5. In your layout, simplify the legend, and then plug in your own numbers corresponding to each level.  You will then have a nice map and legend! Arc-Info/ArcView Vector (Point) method (easier):
With your outputs from postme or postsim.exe, you should run postmegridpoint, available with the amls' you can download from the software section.  Once this is done, open the files up in arcview, and either use the dnr tools arcview script to summarize them (if you choose) in order to choose the percentile you want (see below), or open up the final point shapefile you want to use.  Then you need to decide on the final map scale you want to use, and make your view window exactly that size.  Then, you need to classify your points as you like, and turn them into squares (see the video (postmegridpoint.avi) on how to do this if you're not sure).  This can be then brought into a layout and turned into a final map.

Go to:Choosing the percentile to use as the estimate

  • Back in ArcView, you want to create or import a county coverage (or FIA units...).  This will allow you to calculate county-level stats of FIA data and compare that with the same area's statistics calculated from the modeled map (reminder:  after the nonforest areas have been masked out/removed...).  This will allow you to test which of your postme results agrees best with the FIA summary stats for the same areas.
  • Next, you want to summarize your plot data in ArcView:  using DNR’s arcview tools extension (after you install it, you can find it under “window” in the top toolbar when a view is active), click the summation button.  Choose “add record id” if prompted, and then choose as the summary field the species you simulated.  This will create for you a table of summary values, which you can delete later, and it will automatically join this summary table to your polygon theme.  You’re really interested in mean and standard deviation.  Export your polygon theme attribute table, somewhere you want to keep it.

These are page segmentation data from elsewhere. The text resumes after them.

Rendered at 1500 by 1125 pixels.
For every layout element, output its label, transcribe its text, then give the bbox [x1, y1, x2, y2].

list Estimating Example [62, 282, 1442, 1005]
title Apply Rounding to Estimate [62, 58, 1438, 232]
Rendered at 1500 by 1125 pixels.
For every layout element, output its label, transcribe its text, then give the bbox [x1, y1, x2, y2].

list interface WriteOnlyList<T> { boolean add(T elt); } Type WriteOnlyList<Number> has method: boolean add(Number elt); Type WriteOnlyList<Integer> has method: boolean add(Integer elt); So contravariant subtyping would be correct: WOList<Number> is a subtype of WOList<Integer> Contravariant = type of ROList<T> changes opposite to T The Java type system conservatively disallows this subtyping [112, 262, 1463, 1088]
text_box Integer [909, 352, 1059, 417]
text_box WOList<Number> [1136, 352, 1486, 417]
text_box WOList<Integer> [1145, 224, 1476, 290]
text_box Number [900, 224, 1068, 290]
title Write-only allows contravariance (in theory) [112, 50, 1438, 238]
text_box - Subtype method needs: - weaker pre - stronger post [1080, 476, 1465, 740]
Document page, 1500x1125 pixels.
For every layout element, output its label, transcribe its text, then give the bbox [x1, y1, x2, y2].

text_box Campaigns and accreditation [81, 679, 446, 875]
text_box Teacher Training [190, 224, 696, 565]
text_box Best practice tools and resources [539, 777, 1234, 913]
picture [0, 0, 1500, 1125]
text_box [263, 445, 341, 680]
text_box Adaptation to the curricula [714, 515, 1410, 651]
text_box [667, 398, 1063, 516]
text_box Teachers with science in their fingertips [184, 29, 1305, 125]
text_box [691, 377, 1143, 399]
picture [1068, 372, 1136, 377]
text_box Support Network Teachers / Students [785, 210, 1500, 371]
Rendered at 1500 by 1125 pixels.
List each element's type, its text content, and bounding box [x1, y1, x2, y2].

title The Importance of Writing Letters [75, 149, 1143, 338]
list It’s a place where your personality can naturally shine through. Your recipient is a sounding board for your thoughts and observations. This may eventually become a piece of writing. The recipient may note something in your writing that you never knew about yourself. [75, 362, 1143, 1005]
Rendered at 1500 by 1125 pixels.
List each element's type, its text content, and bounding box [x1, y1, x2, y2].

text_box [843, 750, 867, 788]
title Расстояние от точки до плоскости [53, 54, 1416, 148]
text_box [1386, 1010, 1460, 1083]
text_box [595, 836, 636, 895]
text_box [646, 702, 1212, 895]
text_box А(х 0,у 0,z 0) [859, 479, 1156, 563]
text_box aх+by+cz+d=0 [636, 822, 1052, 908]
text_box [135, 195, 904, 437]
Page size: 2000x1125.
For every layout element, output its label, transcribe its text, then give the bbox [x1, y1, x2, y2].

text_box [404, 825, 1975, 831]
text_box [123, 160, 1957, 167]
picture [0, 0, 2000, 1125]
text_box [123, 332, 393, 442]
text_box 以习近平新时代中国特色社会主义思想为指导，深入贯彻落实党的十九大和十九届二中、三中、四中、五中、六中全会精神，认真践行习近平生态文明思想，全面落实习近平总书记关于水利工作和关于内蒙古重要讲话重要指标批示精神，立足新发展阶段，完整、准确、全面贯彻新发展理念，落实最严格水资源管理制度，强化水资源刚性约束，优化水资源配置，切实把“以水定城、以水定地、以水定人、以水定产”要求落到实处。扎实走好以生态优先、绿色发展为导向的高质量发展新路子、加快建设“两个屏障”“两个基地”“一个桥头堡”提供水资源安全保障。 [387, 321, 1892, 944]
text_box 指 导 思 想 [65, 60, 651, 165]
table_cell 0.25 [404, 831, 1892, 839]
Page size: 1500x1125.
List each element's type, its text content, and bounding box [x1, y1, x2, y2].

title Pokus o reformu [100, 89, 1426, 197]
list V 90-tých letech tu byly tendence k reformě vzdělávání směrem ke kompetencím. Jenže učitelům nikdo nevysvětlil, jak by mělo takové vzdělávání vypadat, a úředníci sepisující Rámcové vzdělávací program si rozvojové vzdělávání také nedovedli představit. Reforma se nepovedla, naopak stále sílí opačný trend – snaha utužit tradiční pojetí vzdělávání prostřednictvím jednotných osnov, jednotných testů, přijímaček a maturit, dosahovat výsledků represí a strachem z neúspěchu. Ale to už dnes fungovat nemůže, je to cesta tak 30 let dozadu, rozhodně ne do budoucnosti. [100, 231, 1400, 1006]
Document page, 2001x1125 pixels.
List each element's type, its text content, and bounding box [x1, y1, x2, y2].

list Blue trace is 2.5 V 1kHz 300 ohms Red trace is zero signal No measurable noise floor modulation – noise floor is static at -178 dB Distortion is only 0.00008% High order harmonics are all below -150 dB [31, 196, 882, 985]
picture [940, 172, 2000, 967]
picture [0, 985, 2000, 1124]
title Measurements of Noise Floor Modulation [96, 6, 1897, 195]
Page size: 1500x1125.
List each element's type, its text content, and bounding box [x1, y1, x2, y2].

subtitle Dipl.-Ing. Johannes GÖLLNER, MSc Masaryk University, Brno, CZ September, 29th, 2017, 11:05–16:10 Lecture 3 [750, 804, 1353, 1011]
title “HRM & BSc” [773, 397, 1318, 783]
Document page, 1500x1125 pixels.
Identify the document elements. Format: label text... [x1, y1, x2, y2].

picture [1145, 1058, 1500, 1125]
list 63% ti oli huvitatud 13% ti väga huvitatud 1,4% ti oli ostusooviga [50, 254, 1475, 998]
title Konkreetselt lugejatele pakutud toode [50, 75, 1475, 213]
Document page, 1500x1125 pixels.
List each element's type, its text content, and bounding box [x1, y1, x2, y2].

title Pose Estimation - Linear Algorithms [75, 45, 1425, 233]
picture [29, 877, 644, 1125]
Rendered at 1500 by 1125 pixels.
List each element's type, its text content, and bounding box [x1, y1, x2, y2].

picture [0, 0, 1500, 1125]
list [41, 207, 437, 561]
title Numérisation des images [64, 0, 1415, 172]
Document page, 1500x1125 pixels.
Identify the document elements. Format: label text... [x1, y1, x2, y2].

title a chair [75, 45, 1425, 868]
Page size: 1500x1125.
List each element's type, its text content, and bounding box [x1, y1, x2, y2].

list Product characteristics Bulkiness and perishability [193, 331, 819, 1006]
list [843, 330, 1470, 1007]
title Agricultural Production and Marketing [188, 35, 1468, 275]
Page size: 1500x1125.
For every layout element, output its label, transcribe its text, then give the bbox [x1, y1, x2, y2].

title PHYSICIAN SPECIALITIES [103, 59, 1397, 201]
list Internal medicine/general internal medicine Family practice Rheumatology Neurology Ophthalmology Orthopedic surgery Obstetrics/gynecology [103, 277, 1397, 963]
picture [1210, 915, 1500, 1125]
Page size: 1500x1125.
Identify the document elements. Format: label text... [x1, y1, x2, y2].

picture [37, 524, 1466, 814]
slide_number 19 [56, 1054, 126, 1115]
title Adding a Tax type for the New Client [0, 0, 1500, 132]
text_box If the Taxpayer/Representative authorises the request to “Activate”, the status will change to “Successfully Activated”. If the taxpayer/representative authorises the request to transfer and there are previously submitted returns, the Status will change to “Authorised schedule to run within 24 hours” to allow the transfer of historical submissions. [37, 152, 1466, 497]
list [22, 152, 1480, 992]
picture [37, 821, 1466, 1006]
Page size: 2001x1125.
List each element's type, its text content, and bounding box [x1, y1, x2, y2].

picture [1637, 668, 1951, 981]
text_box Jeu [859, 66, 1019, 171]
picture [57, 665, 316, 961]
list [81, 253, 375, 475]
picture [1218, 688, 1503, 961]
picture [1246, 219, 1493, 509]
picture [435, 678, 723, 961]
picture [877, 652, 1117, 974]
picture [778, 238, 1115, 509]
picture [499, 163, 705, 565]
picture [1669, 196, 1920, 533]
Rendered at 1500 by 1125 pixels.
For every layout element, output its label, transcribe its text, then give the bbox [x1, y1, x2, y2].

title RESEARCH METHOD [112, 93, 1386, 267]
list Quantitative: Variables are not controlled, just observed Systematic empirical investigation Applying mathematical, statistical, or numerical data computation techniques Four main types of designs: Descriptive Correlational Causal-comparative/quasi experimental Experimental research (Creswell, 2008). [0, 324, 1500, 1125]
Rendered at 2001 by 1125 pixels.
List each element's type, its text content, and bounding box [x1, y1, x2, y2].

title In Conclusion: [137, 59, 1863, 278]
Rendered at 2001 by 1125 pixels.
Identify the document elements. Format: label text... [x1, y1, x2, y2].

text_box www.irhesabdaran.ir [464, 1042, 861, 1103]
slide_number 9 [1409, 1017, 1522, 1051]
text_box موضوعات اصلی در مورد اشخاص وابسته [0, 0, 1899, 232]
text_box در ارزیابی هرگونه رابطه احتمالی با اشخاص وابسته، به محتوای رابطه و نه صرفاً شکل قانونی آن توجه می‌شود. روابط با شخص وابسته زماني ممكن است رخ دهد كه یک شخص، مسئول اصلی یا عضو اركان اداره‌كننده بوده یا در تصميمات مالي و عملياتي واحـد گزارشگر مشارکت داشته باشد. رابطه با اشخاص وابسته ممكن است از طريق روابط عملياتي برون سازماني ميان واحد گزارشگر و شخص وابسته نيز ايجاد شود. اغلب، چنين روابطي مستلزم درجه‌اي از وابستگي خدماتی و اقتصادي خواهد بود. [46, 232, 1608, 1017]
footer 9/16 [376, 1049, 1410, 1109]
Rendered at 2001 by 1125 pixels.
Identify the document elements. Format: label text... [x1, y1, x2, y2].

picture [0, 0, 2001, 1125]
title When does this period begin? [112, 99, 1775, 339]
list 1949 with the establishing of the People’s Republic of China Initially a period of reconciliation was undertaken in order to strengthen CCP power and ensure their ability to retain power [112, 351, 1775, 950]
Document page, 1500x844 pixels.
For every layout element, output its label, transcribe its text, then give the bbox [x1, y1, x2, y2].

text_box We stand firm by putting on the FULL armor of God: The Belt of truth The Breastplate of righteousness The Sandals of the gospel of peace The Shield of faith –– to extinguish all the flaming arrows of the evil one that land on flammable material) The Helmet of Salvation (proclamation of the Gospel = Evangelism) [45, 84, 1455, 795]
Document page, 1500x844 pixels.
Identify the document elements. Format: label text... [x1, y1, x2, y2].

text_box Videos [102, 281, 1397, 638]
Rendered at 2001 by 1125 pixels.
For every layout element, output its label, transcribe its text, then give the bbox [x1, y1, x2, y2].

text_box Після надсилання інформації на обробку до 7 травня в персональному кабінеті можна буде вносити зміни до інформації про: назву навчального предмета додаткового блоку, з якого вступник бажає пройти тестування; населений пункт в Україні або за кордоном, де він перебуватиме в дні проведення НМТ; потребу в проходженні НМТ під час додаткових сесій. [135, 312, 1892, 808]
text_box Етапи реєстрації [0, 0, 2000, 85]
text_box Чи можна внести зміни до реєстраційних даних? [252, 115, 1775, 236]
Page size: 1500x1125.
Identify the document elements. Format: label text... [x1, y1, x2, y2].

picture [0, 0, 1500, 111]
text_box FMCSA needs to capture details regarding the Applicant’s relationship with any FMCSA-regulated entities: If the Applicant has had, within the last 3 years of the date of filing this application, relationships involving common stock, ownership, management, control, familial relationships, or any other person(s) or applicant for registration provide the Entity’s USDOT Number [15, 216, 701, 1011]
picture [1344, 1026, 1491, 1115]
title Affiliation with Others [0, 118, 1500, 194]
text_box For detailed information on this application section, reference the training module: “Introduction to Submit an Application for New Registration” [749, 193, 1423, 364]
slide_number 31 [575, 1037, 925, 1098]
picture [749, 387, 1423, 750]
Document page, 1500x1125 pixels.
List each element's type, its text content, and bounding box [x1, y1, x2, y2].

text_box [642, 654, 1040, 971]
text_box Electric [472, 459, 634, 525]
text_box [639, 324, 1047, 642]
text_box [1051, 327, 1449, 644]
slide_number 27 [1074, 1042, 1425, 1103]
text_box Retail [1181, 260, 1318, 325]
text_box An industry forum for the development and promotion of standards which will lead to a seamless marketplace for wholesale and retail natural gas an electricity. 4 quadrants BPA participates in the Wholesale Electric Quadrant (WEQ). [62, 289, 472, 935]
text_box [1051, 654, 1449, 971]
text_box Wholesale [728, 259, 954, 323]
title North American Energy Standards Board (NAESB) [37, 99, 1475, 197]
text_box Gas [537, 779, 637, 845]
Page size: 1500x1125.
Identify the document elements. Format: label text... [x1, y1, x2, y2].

  • Now, with your postme results, you want to do the same thing you did with the plot data, but only with the map data.  The purpose of these last two steps is to create 2 statistics files which can be compared.  You will have statistics for each county, and you will want to use them to see which of your realizations you will want to choose as the one you will report as your final estimate.  (e.g., after you’ve compared the plot statistics with those of the estimated maps, you might find that the 50th percentile more closely matches the local statistics of the fia data than the 30th percentile for some reason…)  In general, the 50th through the 70th percentiles seem to most closely match with the FIA means, with the rarer species typically requiring the higher percentiles. (see discussion).
  • You want to compare these statistics files:  how does the mean and sd of the original data in county x agree with those from the estimates of each of the realizations?  See the video on this:  video (avsumstats), video (excel join), & video (pivottable.avi).